Write out each line of the records that has "size" in it.

(Stored data entries)
>>>

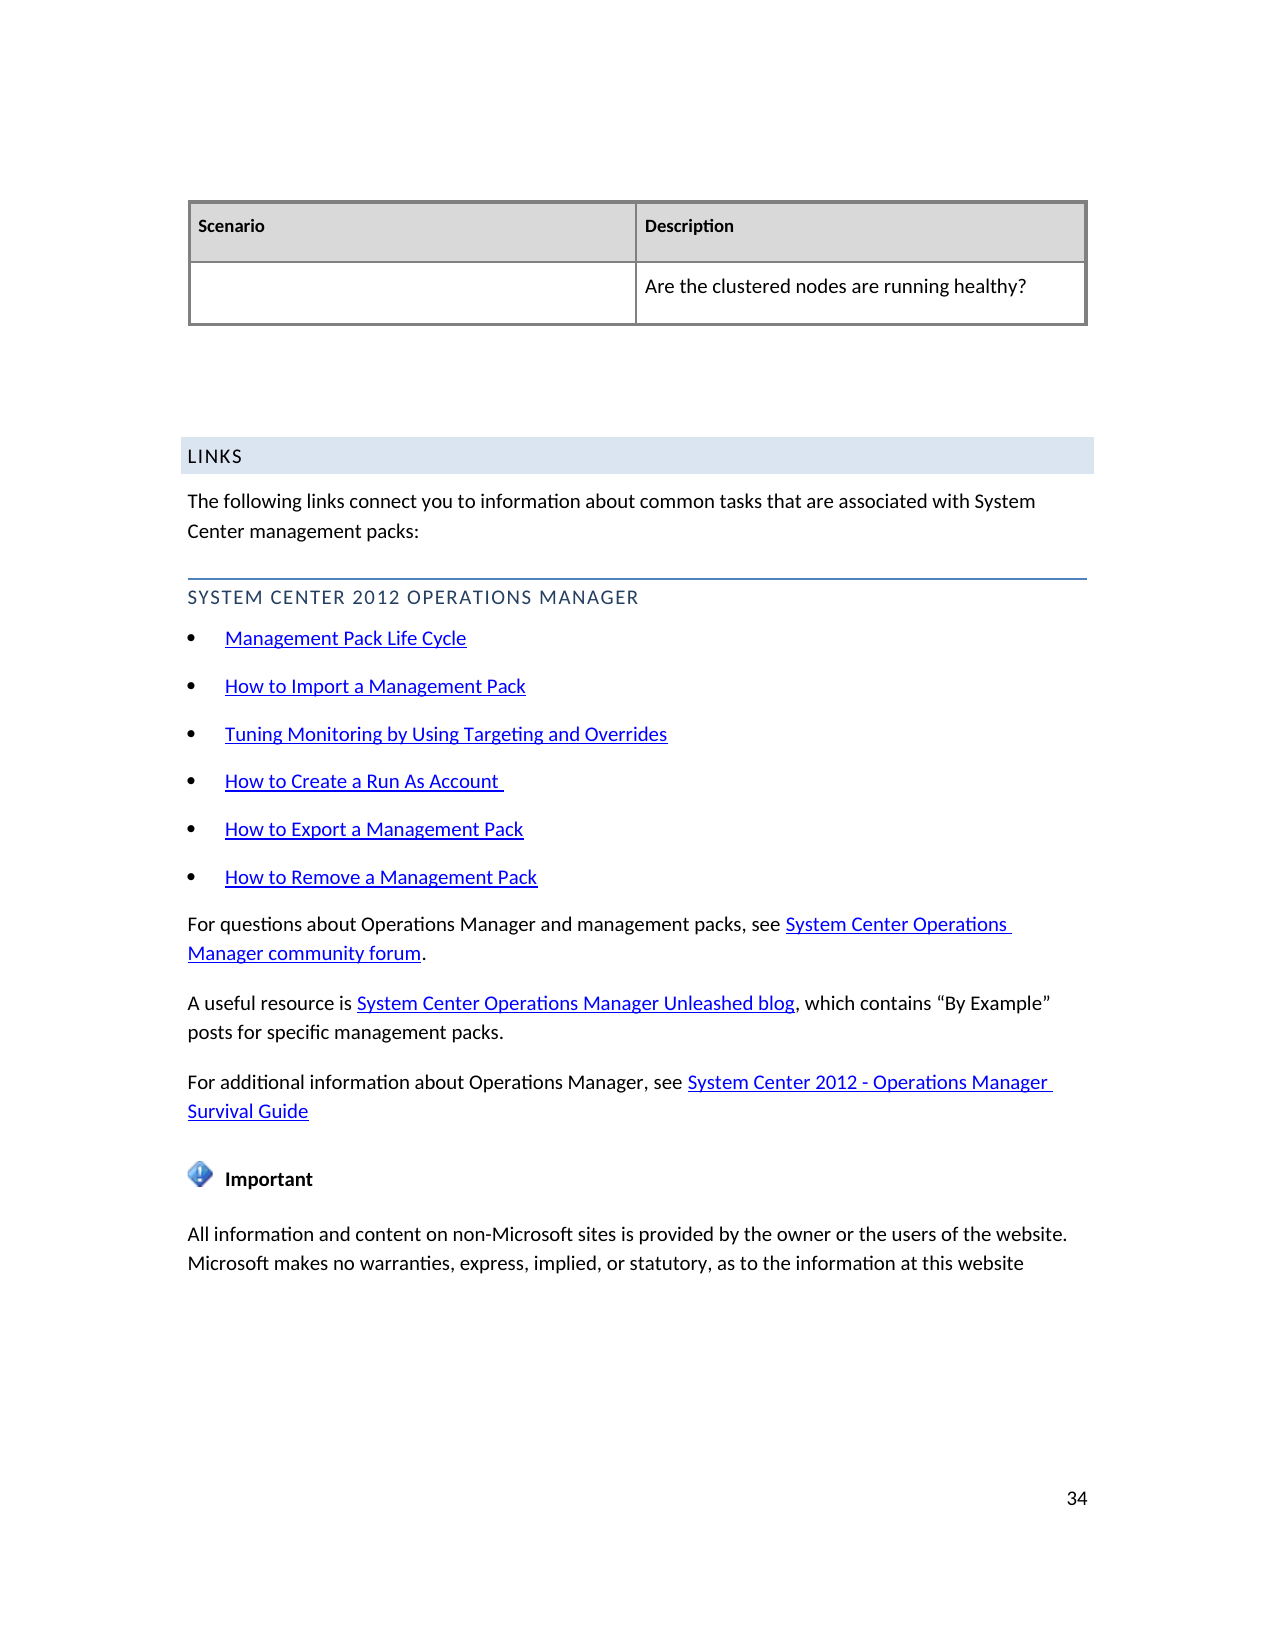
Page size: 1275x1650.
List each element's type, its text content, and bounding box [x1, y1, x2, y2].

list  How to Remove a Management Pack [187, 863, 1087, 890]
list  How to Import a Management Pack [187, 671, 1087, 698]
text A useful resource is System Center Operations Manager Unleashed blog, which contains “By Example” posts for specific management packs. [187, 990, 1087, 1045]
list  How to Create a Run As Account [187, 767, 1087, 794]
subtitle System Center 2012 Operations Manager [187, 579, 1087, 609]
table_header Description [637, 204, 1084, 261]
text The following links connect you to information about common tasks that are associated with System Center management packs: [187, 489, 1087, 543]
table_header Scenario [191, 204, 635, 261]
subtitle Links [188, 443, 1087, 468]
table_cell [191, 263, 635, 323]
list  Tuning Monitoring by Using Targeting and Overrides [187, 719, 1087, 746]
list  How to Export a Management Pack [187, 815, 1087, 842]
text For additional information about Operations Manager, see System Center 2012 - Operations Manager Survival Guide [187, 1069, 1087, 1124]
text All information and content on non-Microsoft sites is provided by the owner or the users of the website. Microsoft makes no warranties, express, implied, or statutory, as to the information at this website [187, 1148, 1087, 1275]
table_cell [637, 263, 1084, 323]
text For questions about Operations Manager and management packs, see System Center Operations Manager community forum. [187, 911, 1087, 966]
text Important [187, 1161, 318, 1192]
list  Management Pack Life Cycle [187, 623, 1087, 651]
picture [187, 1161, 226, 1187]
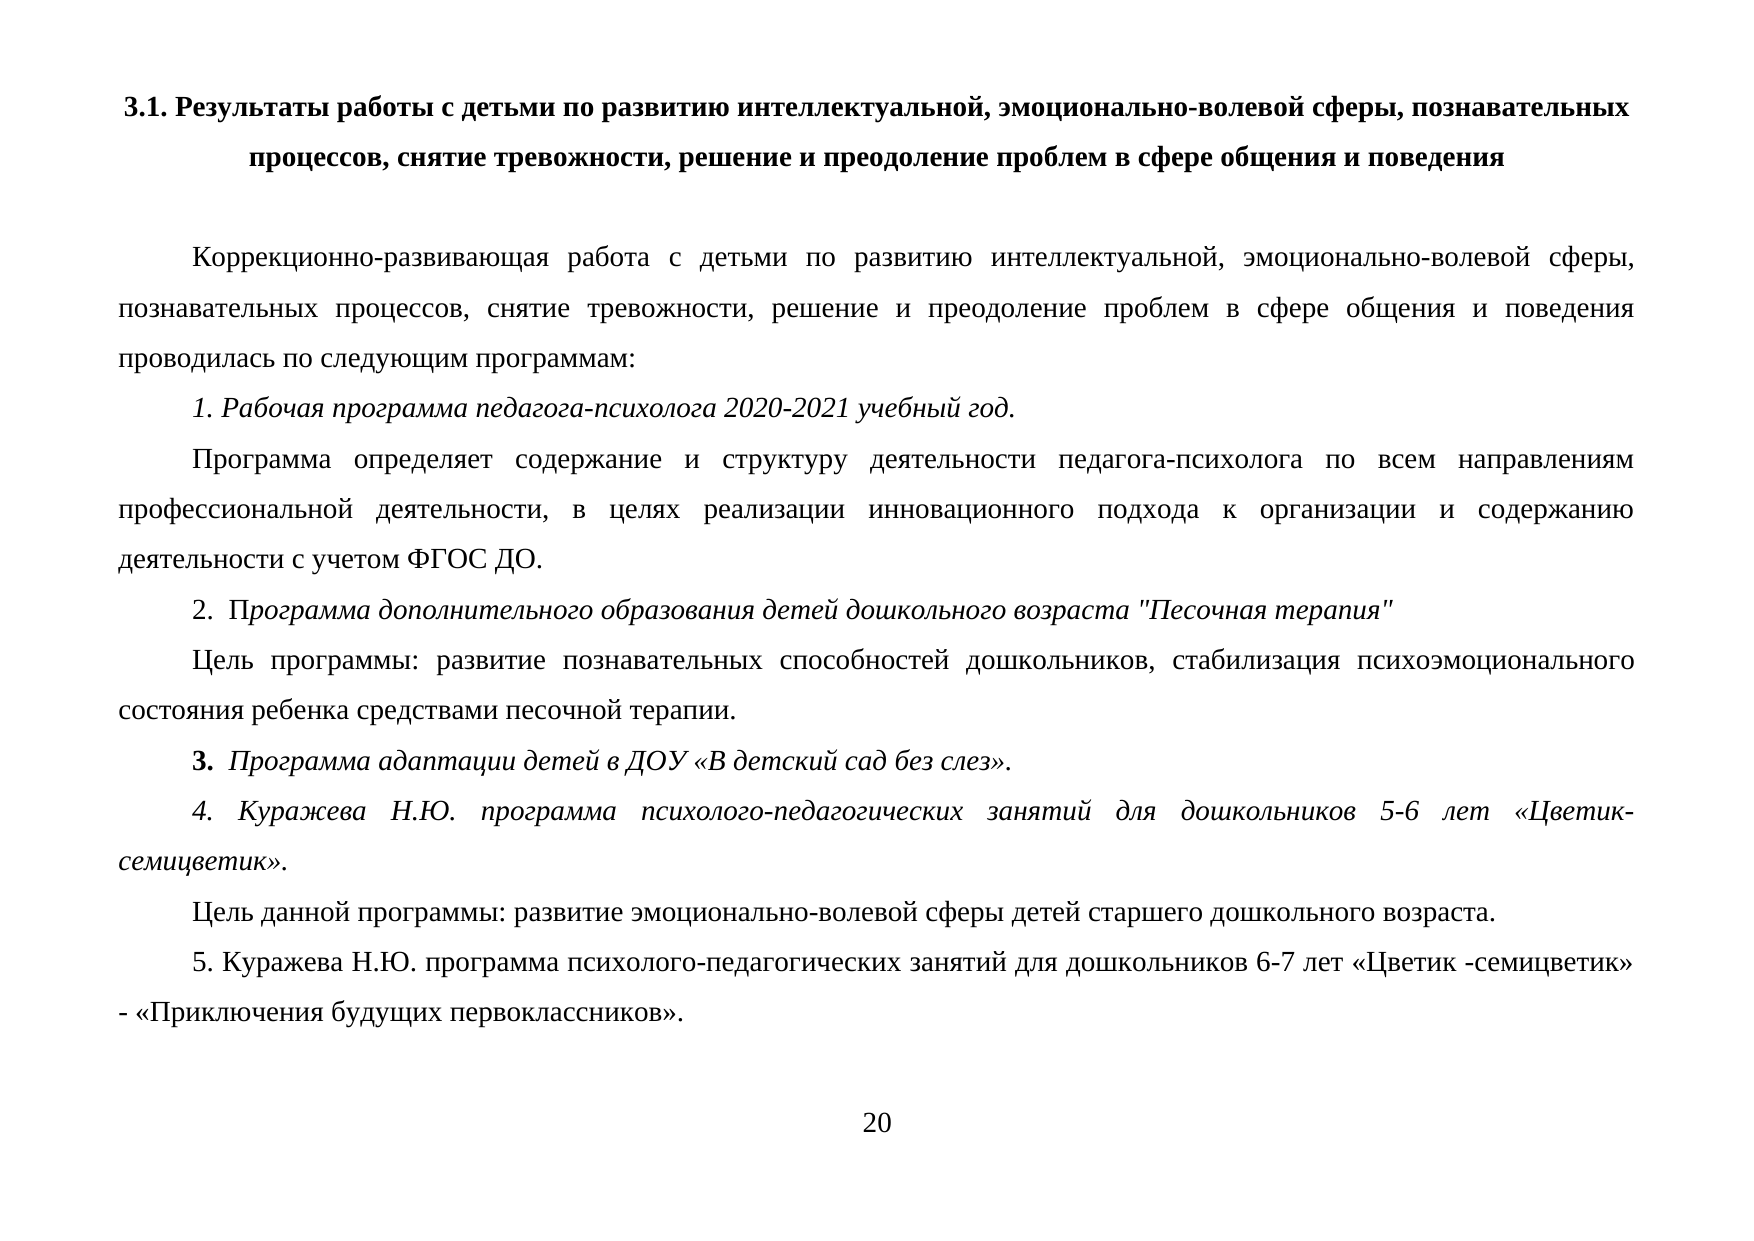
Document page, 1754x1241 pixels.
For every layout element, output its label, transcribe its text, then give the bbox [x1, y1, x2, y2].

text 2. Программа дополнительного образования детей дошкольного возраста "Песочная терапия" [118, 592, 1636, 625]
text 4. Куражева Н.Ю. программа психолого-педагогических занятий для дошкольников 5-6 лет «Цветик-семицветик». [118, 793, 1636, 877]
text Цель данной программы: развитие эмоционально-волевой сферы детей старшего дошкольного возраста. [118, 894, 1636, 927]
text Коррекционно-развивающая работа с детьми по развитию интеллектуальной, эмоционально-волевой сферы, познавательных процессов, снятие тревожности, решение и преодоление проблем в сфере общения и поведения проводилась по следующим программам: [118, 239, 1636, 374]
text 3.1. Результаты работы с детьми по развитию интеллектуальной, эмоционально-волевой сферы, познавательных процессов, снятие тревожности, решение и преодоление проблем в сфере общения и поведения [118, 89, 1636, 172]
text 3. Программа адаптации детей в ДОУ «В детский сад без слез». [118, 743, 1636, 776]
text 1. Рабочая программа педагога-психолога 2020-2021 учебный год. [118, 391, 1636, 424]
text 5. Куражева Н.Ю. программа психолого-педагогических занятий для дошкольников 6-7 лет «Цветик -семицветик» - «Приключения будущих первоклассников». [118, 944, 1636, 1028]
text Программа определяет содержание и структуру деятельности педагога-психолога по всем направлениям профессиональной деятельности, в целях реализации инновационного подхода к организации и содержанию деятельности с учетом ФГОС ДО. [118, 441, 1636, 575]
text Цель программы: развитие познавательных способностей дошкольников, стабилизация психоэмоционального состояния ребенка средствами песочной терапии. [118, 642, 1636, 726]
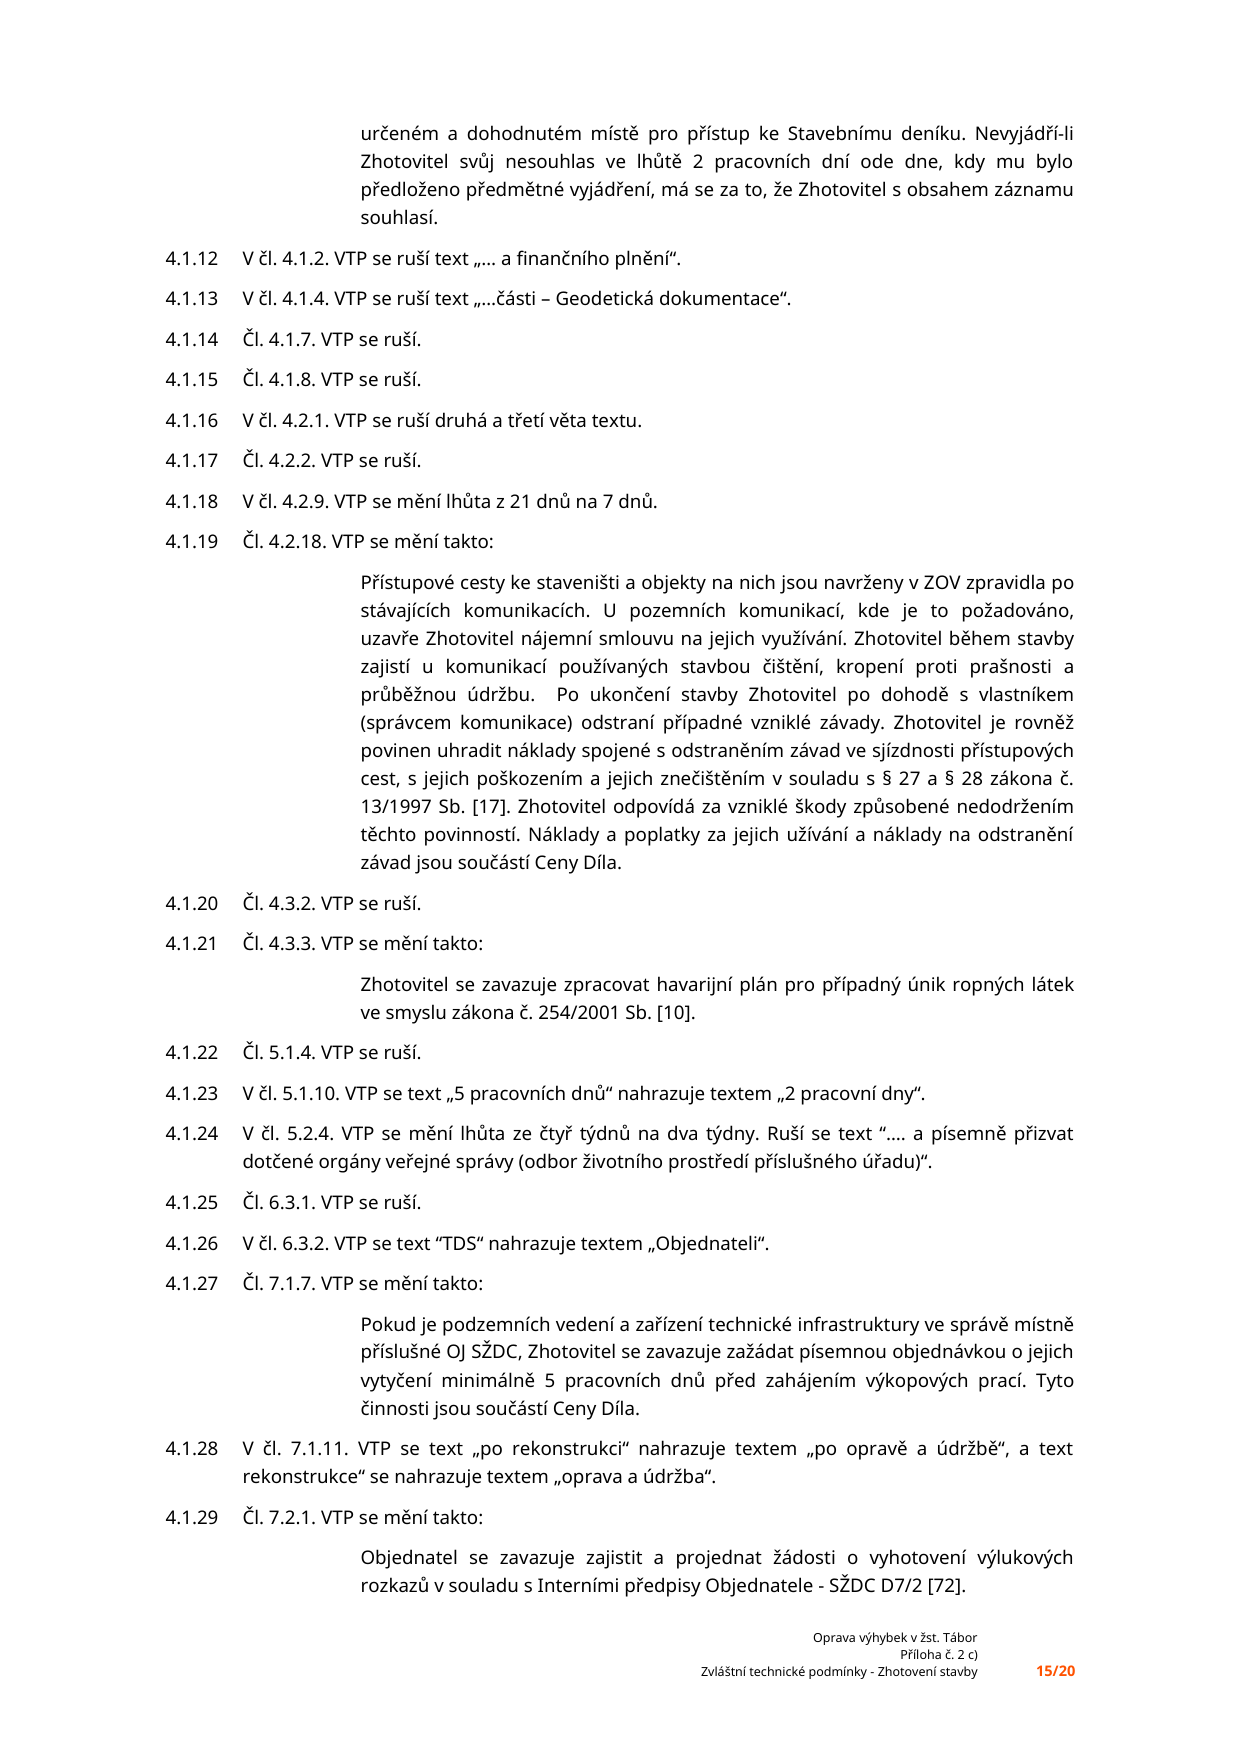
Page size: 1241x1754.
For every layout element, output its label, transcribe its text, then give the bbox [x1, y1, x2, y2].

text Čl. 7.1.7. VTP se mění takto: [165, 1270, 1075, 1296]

<<<

## Solution for this exercise
Page size: 1275x1650.
Page size: 1241x1754.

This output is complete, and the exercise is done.